I realized when watching Mr. Rogers that somehow I had missed a lot of his messages when I was a kid. By age 7, we had left our comfortable and secure two-parent home and moved to a big city and apparently, I was already a jaded and cynical person because I hated Mr. Rogers. He was just an annoying interruption between the two shows I really wanted to watch, The Electric Company and Zoom. I used to flip him off. My brother at the time, at age 4, would tell me, “Don’t do that, he can see you!” Mr. Rogers' messages about trust, feelings, constructive approaches to anger (or even that anger was okay) and his daily expression of care were lost on me.

I Googled and learned that there actually is such a thing as reparenting your inner child. It’s just about going back to the age when I was wronged and giving the response or fulfilling the needs that were required at that time.

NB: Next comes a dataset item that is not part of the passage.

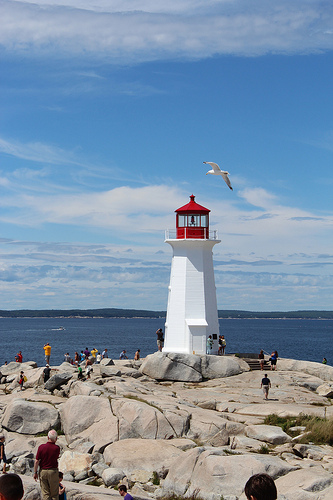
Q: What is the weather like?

My parents have been gone a long time. My dad passed away in 1992, and my mom in 2008. I have wanted to write about my childhood for a long time but always chicken out because I feel guilty speaking ill of the dead. But one of the things I learned in my reparenting research is that parents do the best they can. No doubt they also had wounded inner children.

I remember being at a spiritual retreat with my mom one time and in a circle of other women, one of the leaders asked, “What was something your parents told you as a child that made you feel ashamed?” My mom said, “I heard, ‘who do you think you are!?’ a lot.” I blurted out, “Oh my God, me, too!” And we all laughed at how I had just illustrated how the dysfunction can be passed on through the generations.

I have written in the past about parents doing the best they can. Today, thanks to my aunt and uncle’s validation, I know that while the parenting I received might have been the best my parents could do, it was nowhere near good enough.